The Dow Jones Industrial Average (^DJI -0.11%) is falling today after a few poor earnings reports have a number of stocks crashing. As of 1 p.m. EDT the blue-chip index is down 37 points, or 0.25%, while the S&P 500 is off by 0.04% and the NASDAQ has lost 0.25%. Other than the poor earnings, investors are focusing on the big fall in durable-goods orders, which was more than double what analysts had estimated. 

A few Dow losers
Shares of Procter & Gamble (PG 0.68%) are down 5.3% after the company reported better-than-expected earnings on lower-than-estimated revenue and painted a poor picture of the future. CEO Robert McDonald said he feels the economic recovery will remain "choppy" moving forward. This led his team to forecast weaker profit for the next quarter. The company struggled the most with it personal-care items and said it will focus more attention on boosting revenue from its Pantene shampoo line and Olay skin-care products. 

Cisco's (CSCO 0.06%) shares are down 2.7% this afternoon despite the fact that the company just announced new solutions that deliver higher performance, better reliability, and scalability to storage area networks. The Cisco MDS 9710 Multilayer Director delivers three times the bandwidth of any other storage director currently offered on the market. Cisco is claiming the new device will dominate the market, but it's clear by looking at the drop in its share price today that investors don't feel the same.

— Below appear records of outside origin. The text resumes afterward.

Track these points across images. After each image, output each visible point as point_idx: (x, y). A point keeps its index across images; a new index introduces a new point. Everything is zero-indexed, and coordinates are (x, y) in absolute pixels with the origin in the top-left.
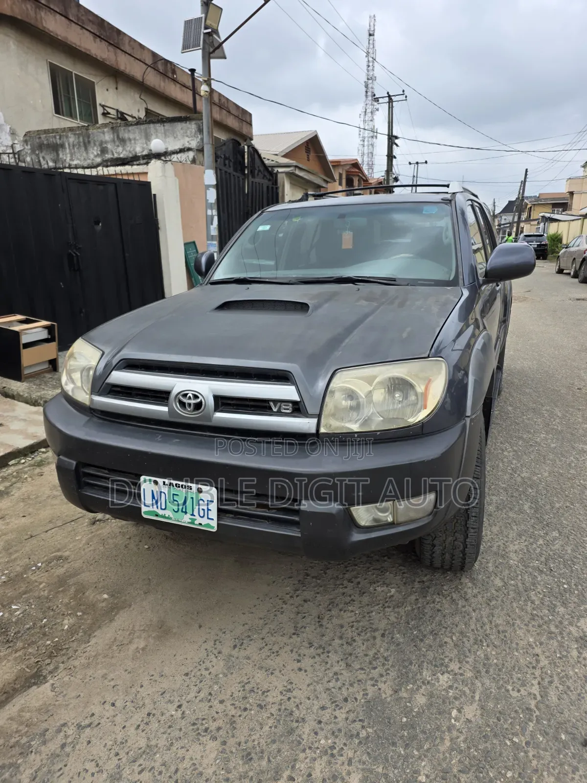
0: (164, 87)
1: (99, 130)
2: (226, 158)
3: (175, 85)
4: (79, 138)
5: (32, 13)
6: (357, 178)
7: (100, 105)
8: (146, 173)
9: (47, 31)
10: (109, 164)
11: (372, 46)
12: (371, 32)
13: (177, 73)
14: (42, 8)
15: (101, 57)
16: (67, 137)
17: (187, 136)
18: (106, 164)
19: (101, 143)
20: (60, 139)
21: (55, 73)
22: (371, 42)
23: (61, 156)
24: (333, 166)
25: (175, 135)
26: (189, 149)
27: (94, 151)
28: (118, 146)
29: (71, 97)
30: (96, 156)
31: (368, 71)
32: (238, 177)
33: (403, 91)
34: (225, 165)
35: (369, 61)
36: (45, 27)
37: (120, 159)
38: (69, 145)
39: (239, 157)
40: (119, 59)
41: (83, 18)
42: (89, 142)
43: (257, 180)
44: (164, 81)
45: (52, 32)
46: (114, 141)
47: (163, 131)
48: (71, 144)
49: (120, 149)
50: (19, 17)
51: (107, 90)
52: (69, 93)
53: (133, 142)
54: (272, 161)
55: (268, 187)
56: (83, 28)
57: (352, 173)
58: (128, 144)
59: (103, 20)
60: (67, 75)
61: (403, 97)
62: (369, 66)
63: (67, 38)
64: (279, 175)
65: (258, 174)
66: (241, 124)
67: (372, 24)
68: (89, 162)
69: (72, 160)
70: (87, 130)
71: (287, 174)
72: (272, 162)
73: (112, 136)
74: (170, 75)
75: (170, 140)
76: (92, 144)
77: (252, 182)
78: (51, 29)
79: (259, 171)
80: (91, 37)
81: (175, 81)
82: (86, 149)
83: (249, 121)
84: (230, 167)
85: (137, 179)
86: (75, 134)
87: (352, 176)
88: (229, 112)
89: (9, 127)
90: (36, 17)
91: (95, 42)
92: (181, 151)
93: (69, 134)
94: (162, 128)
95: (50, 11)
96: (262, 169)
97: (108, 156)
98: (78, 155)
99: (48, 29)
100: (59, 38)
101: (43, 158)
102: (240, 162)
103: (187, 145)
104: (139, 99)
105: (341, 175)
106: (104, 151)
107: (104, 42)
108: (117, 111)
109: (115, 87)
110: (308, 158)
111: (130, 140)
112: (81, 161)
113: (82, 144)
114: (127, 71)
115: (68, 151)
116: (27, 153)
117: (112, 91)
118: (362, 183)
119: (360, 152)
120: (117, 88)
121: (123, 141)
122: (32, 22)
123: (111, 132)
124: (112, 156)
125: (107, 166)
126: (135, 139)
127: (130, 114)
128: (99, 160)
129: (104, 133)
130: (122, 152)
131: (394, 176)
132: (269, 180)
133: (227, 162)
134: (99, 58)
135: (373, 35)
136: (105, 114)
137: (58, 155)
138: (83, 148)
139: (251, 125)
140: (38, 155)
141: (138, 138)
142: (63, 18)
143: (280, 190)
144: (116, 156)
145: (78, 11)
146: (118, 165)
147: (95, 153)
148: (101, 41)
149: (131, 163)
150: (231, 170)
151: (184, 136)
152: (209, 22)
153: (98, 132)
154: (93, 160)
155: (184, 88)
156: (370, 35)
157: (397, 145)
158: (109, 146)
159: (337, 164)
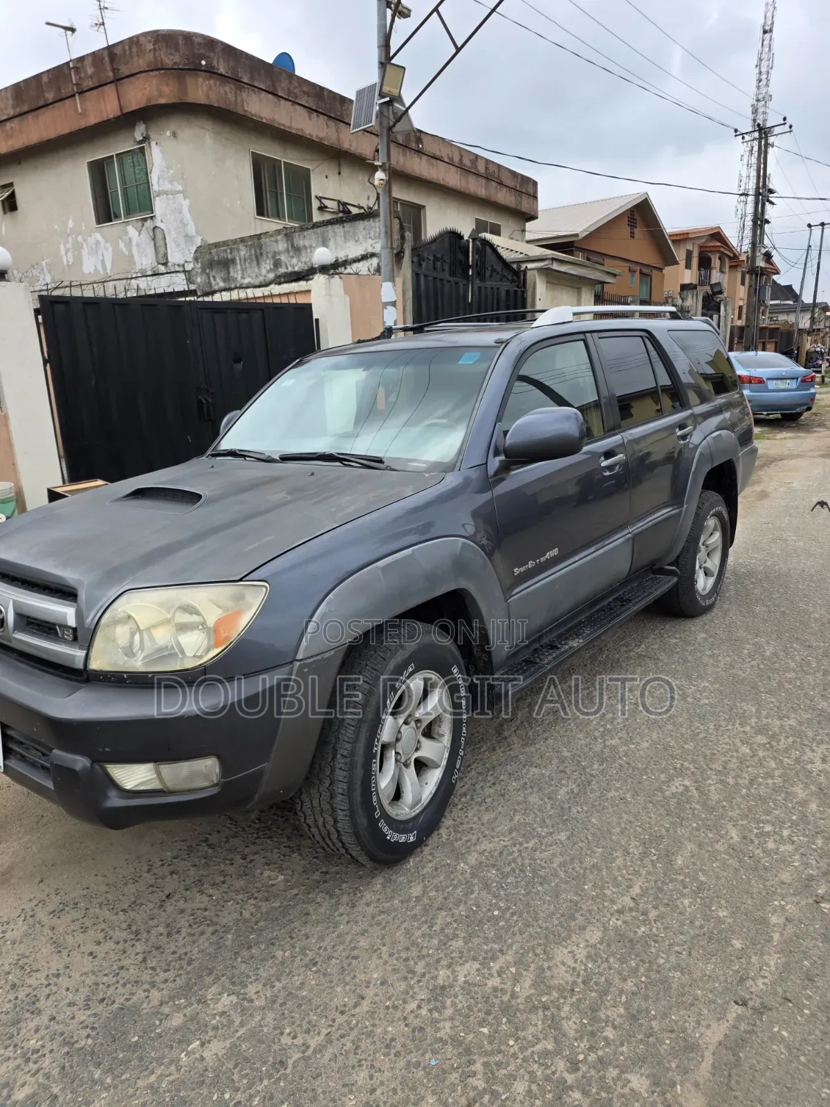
0: (404, 163)
1: (272, 239)
2: (436, 259)
3: (421, 158)
4: (250, 250)
5: (231, 96)
6: (718, 255)
7: (316, 197)
8: (309, 291)
9: (249, 115)
10: (282, 280)
11: (766, 49)
12: (767, 28)
13: (424, 141)
14: (244, 87)
15: (317, 137)
16: (238, 250)
17: (370, 238)
18: (279, 280)
19: (275, 253)
20: (231, 253)
21: (259, 164)
22: (766, 42)
23: (232, 274)
24: (673, 241)
25: (356, 238)
26: (373, 255)
27: (267, 265)
28: (292, 257)
29: (279, 192)
30: (268, 272)
31: (758, 87)
32: (457, 283)
33: (785, 119)
34: (435, 269)
35: (760, 73)
36: (246, 111)
37: (295, 273)
38: (240, 260)
39: (460, 256)
40: (342, 136)
41: (296, 91)
42: (261, 254)
43: (488, 284)
44: (405, 155)
45: (255, 115)
46: (288, 251)
47: (342, 234)
48: (243, 257)
49: (295, 261)
50: (216, 105)
51: (327, 177)
52: (276, 188)
53: (309, 250)
54: (521, 253)
55: (508, 292)
56: (294, 103)
57: (708, 249)
58: (303, 252)
59: (322, 89)
60: (275, 164)
61: (786, 128)
62: (760, 81)
63: (273, 120)
64: (529, 273)
65: (491, 276)
66: (518, 198)
67: (769, 15)
68: (261, 278)
69: (243, 278)
70: (259, 239)
71: (540, 270)
72: (521, 256)
73: (285, 245)
74: (413, 145)
75: (351, 244)
76: (265, 258)
77: (479, 287)
78: (253, 112)
79: (494, 270)
80: (305, 112)
81: (420, 152)
82: (258, 264)
83: (531, 192)
84: (443, 270)
85: (292, 300)
86: (246, 246)
87: (710, 254)
88: (501, 184)
89: (200, 238)
90: (236, 100)
91: (310, 119)
92: (364, 257)
93: (241, 247)
94: (342, 229)
95: (253, 90)
96: (499, 268)
97: (282, 270)
98: (249, 271)
99: (250, 113)
100: (264, 121)
101: (214, 277)
102: (461, 262)
103: (370, 250)
104: (368, 184)
105: (689, 255)
106: (277, 264)
107: (321, 116)
108: (339, 202)
109: (337, 171)
110: (632, 233)
111: (305, 248)
112: (252, 279)
113: (253, 257)
114: (353, 149)
115: (239, 267)
116: (197, 272)
117: (334, 178)
118: (727, 260)
119: (740, 212)
120: (339, 173)
121: (297, 250)
122: (231, 108)
123: (285, 240)
124: (286, 271)
125: (280, 283)
126: (311, 247)
127: (356, 204)
128: (271, 276)
129: (277, 241)
130: (297, 265)
131: (763, 251)
132: (513, 281)
133: (439, 264)
134: (314, 138)
135: (771, 31)
136: (322, 208)
137: (229, 273)
138: (255, 263)
139: (535, 197)
140: (208, 275)
141: (314, 245)
142: (270, 96)
143: (529, 294)
144: (290, 269)
145: (290, 83)
146: (291, 281)
147: (268, 268)
148: (318, 116)
149: (307, 278)
150: (446, 276)
151: (366, 238)
152: (386, 89)
153: (271, 241)
154: (265, 276)
155: (434, 161)
156: (765, 32)
157: (772, 203)
158: (283, 258)
159: (682, 238)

It has been a rough day for the Dow's telecommunications companies. AT&T (T 1.88%) is down 5.6%, making it the worst-performing Dow component today, after it announced earnings this morning. The poor results are also pulling its closest competitor, Verizon (VZ -0.53%), down by 1.2%, even though the report actually made Verizon look stronger. AT&T added 269,000 new wireless customers during the quarter, but most of those new subscribers signed up for Internet only, not the higher-margin phone and Internet combination packages. Today's report solidified the idea that Verizon is gaining market share from AT&T on the phone side of their businesses, which will likely bear more fruit for Verizon in the long run.